It’s okay to lose on price. It’s okay—and it’s necessary—to walk away from business where you will lose money. Your company’s business strategy requires that you walk away from this business.
There are still plenty of buyers that buy on price alone and refuse to admit that they buy on price. There are even more salespeople that have trouble defending their price and that don’t make the effort.
You Must Believe: If you don’t believe that you are worth paying more for, neither will your clients. It is amazing how much belief matters here. Not your client’s beliefs. Your beliefs. You have to believe you are worth paying more if you are going to defend your pricing. If you don’t believe that you create more value at your price than your lower-priced competitors, then your prospective clients won’t either.
You Must Explain: You have to be able to explain the difference between price and cost in a way that is meaningful to your prospective clients. It isn’t enough that the pricing difference makes sense to you. It must make sense to your prospect.
If you have a higher cost structure when it comes to producing what you produce, you have to translate how your higher cost structure translates to greater benefits for your client. It’s not your client’s job to figure this out on his or her own.

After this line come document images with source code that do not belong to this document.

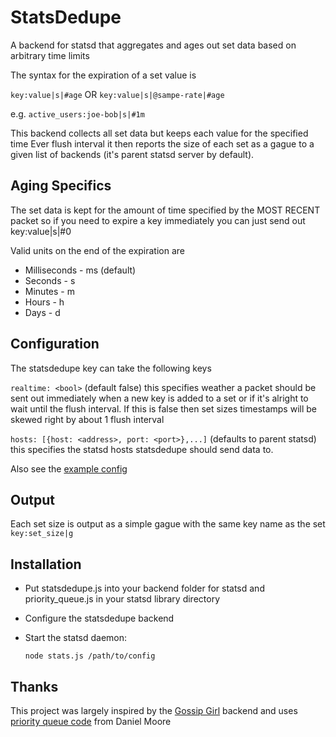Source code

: StatsDedupe
===========

A backend for statsd that aggregates and ages out set data based on arbitrary time limits

The syntax for the expiration of a set value is

`key:value|s|#age`
OR
`key:value|s|@sampe-rate|#age`

e.g.
`active_users:joe-bob|s|#1m`

This backend collects all set data but keeps each value for the specified time
Ever flush interval it then reports the size of each set as a gague to a given list of backends
(it's parent statsd server by default).

Aging Specifics
---------------

The set data is kept for the amount of time specified by the MOST RECENT packet so
if you need to expire a key immediately you can just send out
key:value|s|#0

Valid units on the end of the expiration are
* Milliseconds - ms (default)
* Seconds - s
* Minutes - m
* Hours - h
* Days - d

Configuration
-------------

The statsdedupe key can take the following keys

`realtime: <bool>` (default false)
this specifies weather a packet should be sent out immediately when a new key is added to a set or if it's alright to wait until the flush interval. If this is false then set sizes timestamps will be skewed right by about 1 flush interval

`hosts: [{host: <address>, port: <port>},...]`	(defaults to parent statsd)
this specifies the statsd hosts statsdedupe should send data to.

Also see the [example config](https://github.com/mbish/StatsDedupe/blob/master/exampleStatsDedupeConfig.js)

Output
------

Each set size is output as a simple gague with the same key name as the set
`key:set_size|g`

Installation
------------

 * Put statsdedupe.js into your backend folder for statsd and priority\_queue.js in your statsd library directory
 * Configure the statsdedupe backend
 * Start the statsd daemon:

    `node stats.js /path/to/config`


Thanks
------
This project was largely inspired by the [Gossip Girl](https://github.com/wanelo/gossip_girl) backend and uses [priority queue code](https://github.com/STRd6/PriorityQueue.js) from Daniel Moore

If you don’t know how to talk about the difference between price and cost, you are going to have to learn. You can’t defend your price without defending the additional value that you create. You are going to have to demonstrate to your dream clients how the greater investment is going to be put to use in getting the result that they need.
You Must Teach: If you don’t teach your dream client how to help you defend your pricing, they won’t defend the decision to choose you. And it is likely that they won’t choose you either.
Your contacts are going to be asked why they are spending more on whatever it is you sell. They are going to be asked to justify their decision. You have to provide them with the ability to make that defense. You need to provide them with the argument they need, as well as evidence that it is a good decision.
If you want to capture the price that you need to produce the value your client needs, you have to believe that your price is necessary and worth defending. You also have to be able to explain how your pricing helps your client to achieve their goals, and you have to teach them to defend your pricing and their decision to choose you.
It’s okay to lose on price when that is your prospect’s primary decision criteria. It’s not okay to lose on price because you could not—or didn’t—defend your pricing.
Questions
Are you prepared to defend your price?
Do you believe your price is right and that it allows you to create differentiated value?
Do you know how to defend your price? Can you tie it directly to the value you create?
Are you prepared to prepare your clients to defend your pricing inside their organization?